━━━ Dataset content ━━━

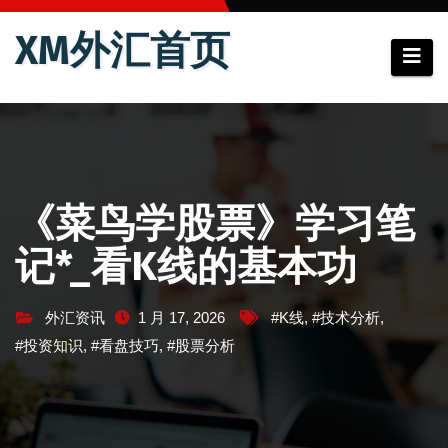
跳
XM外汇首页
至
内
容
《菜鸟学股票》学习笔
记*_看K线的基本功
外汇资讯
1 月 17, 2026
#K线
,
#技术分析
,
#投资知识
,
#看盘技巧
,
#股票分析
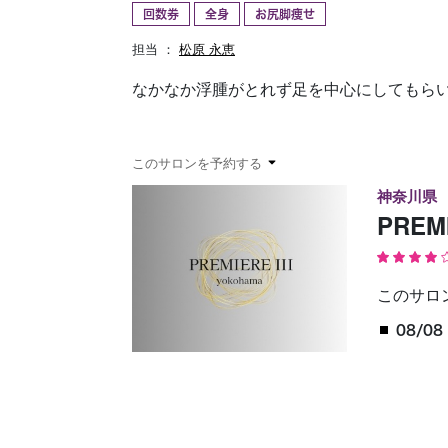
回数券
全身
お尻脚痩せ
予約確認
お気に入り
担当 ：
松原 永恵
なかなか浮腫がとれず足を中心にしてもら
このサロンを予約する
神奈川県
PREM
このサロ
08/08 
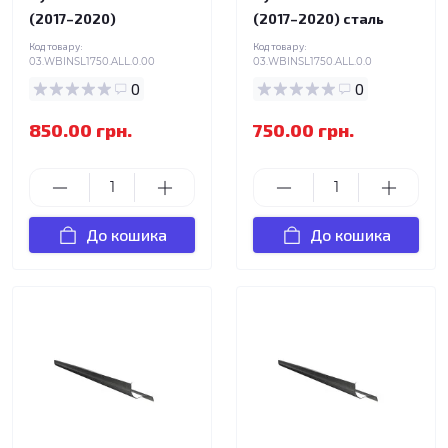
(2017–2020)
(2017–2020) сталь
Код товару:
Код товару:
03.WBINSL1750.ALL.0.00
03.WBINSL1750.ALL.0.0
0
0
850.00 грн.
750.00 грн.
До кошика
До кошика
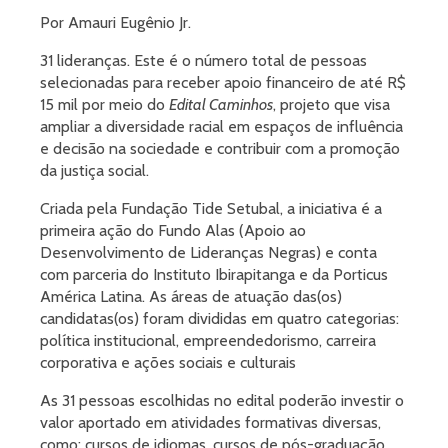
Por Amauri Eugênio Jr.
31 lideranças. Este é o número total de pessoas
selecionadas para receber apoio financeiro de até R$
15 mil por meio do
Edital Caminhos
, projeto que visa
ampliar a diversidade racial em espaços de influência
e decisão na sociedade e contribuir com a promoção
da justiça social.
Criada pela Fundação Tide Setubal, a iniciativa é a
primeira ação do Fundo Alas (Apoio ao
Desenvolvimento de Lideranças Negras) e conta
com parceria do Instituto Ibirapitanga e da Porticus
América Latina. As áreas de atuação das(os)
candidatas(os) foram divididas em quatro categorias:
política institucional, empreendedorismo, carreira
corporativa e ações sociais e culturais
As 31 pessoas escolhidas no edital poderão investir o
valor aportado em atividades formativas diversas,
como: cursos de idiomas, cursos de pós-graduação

━━━

■ To-do item ■
Please pick out each line in the entries above that contains the word "pessoas" and copy it.

■ Solution for this problem ■
31 lideranças. Este é o número total de pessoas
As 31 pessoas escolhidas no edital poderão investir o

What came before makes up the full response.